If there's a bug down the line (if you even get the whole thing to run), good luck finding it if no one in your developer team even wrote the code in the first place.
You misunderstood, I never said management is worthless. The product managers know what customers want. The product owners keep 8 out of 10 dumb ideas away from the development team. And management again leans on the development team to find out what is actually technically possible and in what time frame.
If management just threw every customer wish into a magic black box to get code out, even if that code was perfect, you wouldn't have a product. You'd have a pile of steaming crap.
I've done plenty of code reviews, they only work if they are small human readable increments. Like they say: A code review of 100 lines might take an hour. A code review of 10000 lines takes thirty minutes.
AI would spit out so much code with missing context for the developer, it would be impossible to properly review.
You really don't get the issue. Give real developers pull requests with 10, 100, 1000 and 10000 lines of changed code. I promise you, 100% that the quality on the latter two pull requests will be abysmal. No matter how good you are as a developer, you can be the best of the best, after a few hundred lines of code you're unfamiliar with you'll overlook obvious issues.
And let's be honest, most developers will try to quickly get it done, read over it, hit the approve button and go back to their own work. This is how it works in the real world.
A small pull request with 10 or at most 100 lines will get a lot more scrutiny where developers actually have the mental capacity to think and reason about the code and its context.
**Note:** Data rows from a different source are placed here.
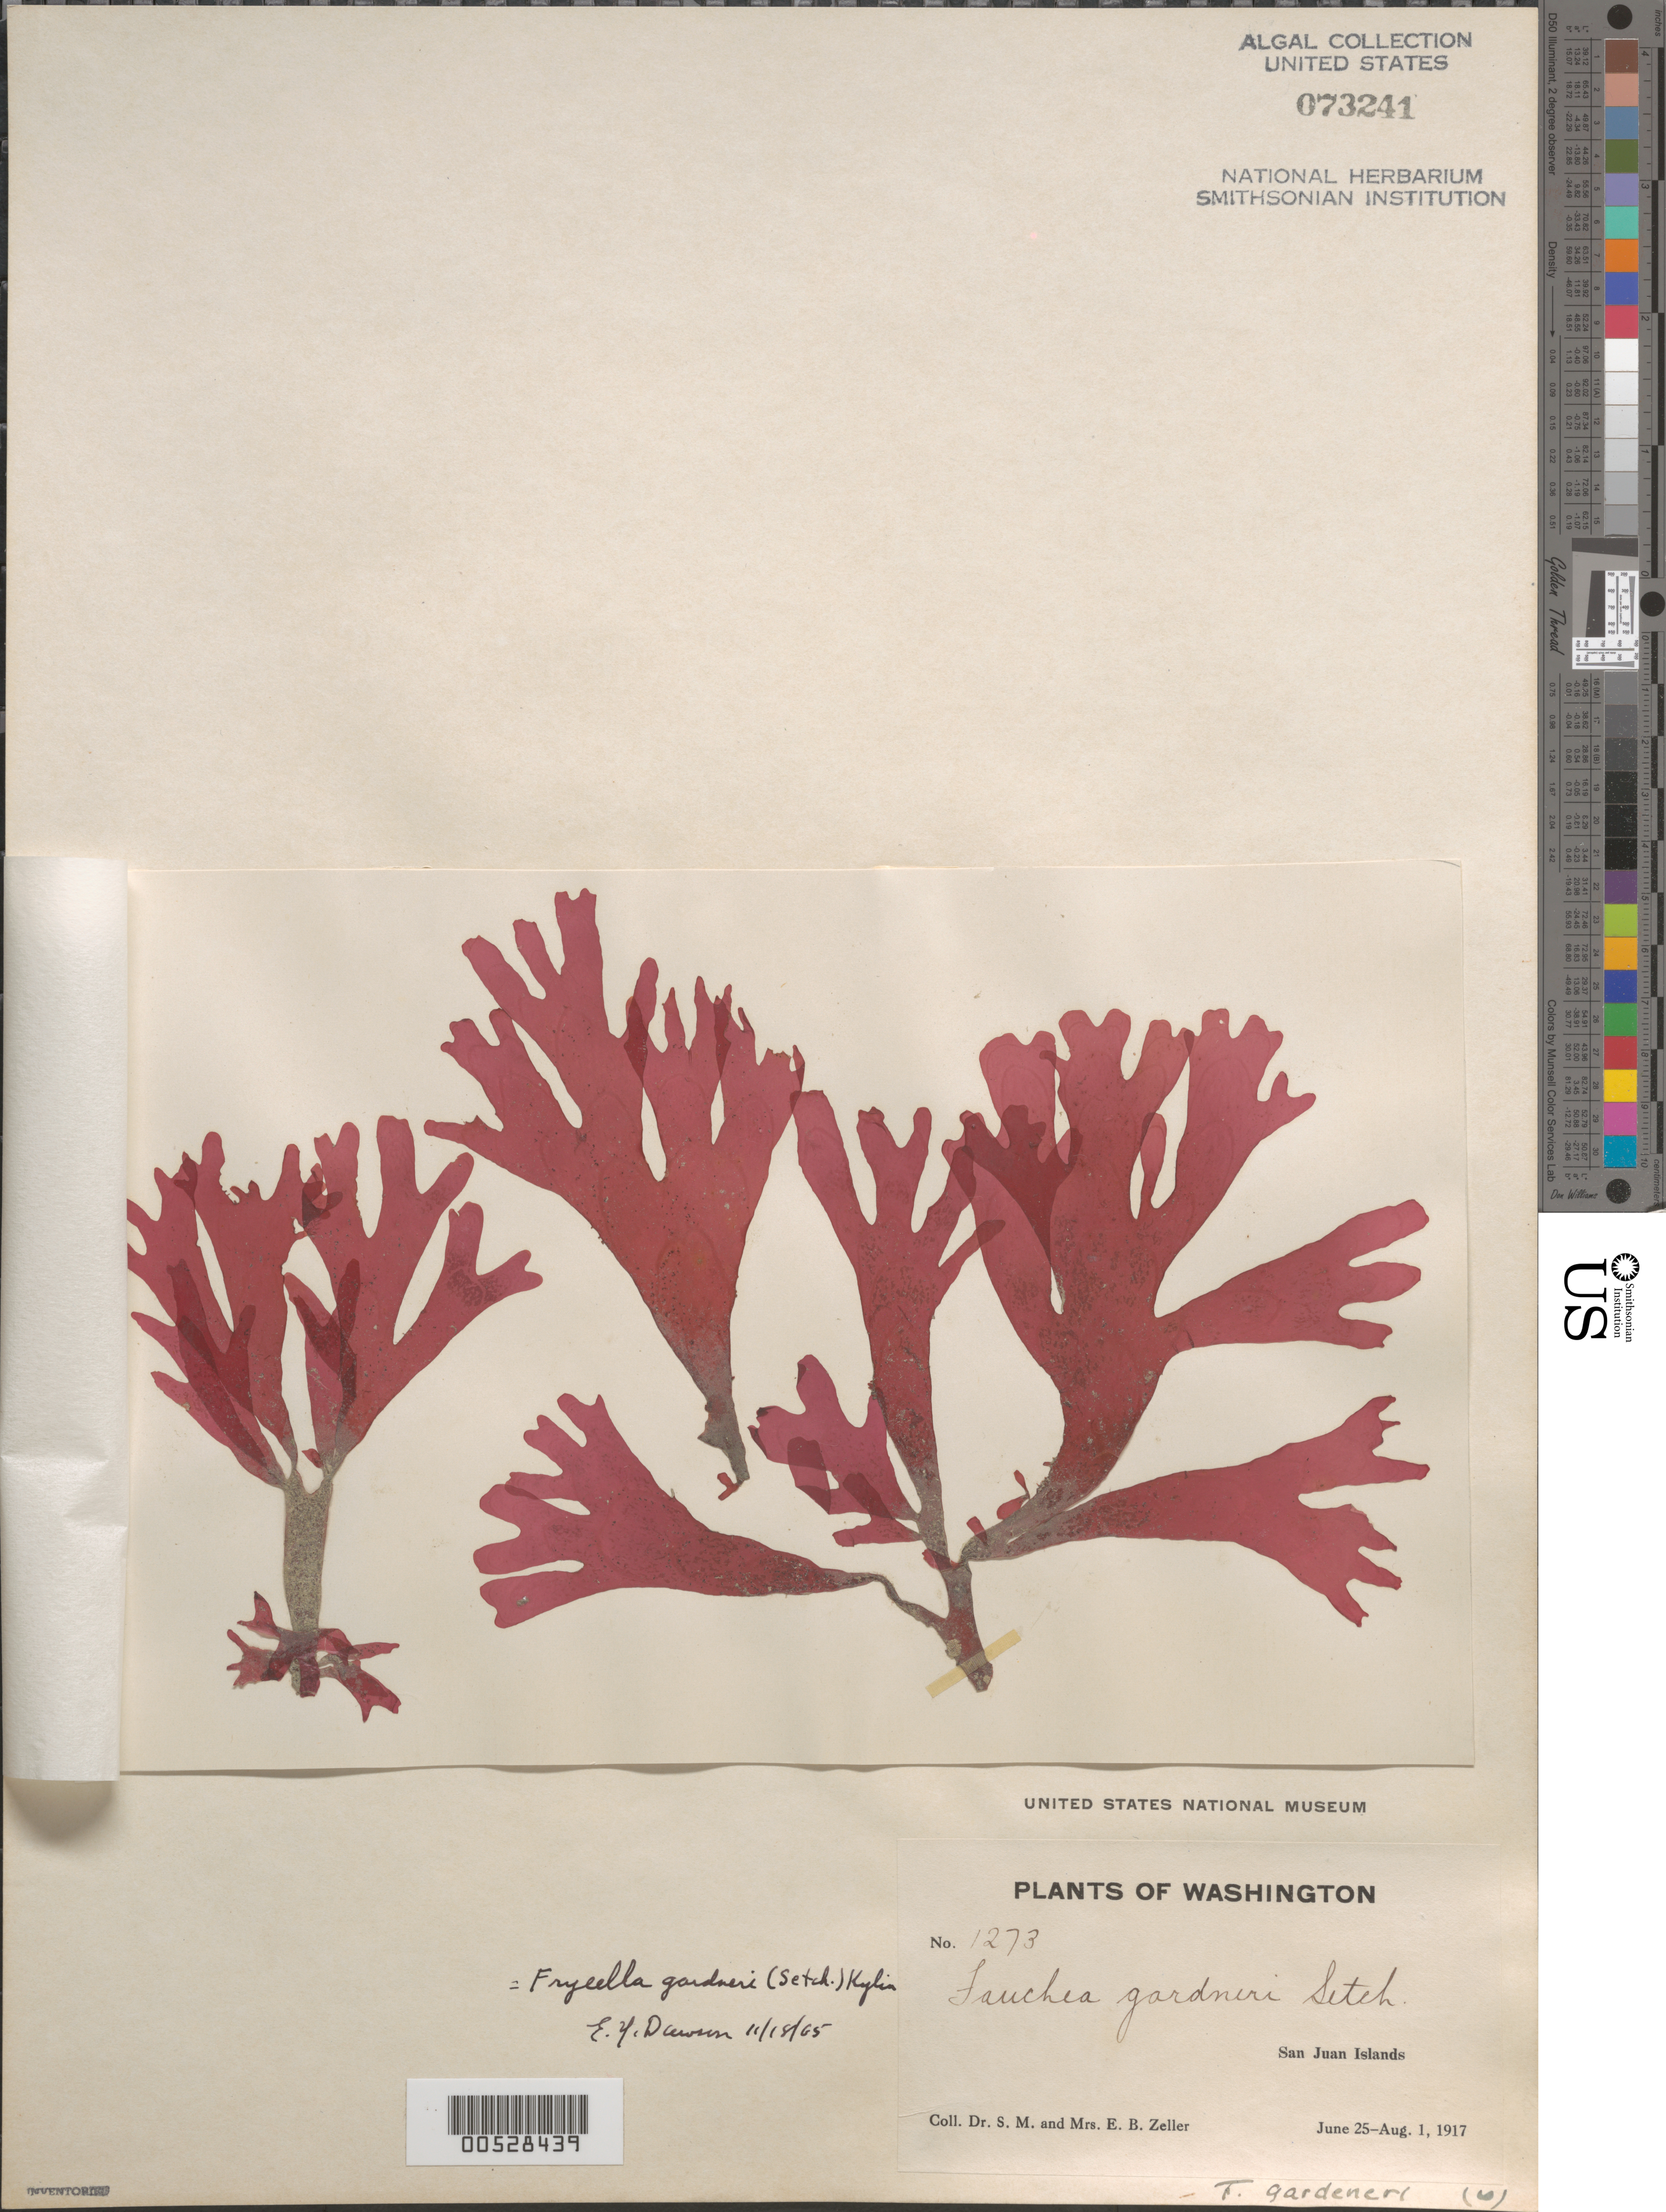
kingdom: Plantae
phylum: Rhodophyta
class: Florideophyceae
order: Rhodymeniales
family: Fryeellaceae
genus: Fryeella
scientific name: Fryeella gardneri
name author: (Setch.) Kylin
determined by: Dawson, E. Y.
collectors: S. Zeller & E. Zeller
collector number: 1273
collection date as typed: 25 Jun 1917 to 01 Aug 1917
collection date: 1917-06-25/1917-08-01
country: United States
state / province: Washington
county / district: San Juan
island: San Juan Islands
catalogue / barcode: US 73241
If you let AI write a full system, or even a full module at once, spitting that code out, you'll get large pull requests. Too large to do a meaningful review. It's like if I threw you a pull request right now for a software you're not familiar with and it's 2000 lines of code. How well do you think you'll do?
You can't have your cake and eat it too. The entire point of AI would be to off-load the development work. You write a specification, throw it into the magic AI box, then get a working code base out.
Why the hell would you invest ten times the amount of organization work to break every feature down into small human sized parts? The AI doesn't need bite sized tickets like humans do, you can throw a complex 100 page specification at it and get out working code an hour later. But you'll get out 100k lines of code at once in that case.
You're treating the AI like a junior developer, give it tiny tickets it can work on, then let a human review the work. The human will do badly because they have no context (they'd have to read the entire specification first, then read the pull request, then try to reason about code that a machine wrote). Reviewing code is always more difficult than writing it, the writing part is easy.
Which is why plenty of companies merely pay lip service to it, or don’t do it at all and outsource it to ‘communities’
Absolutely true, but many direction into implementing those solution with AIs.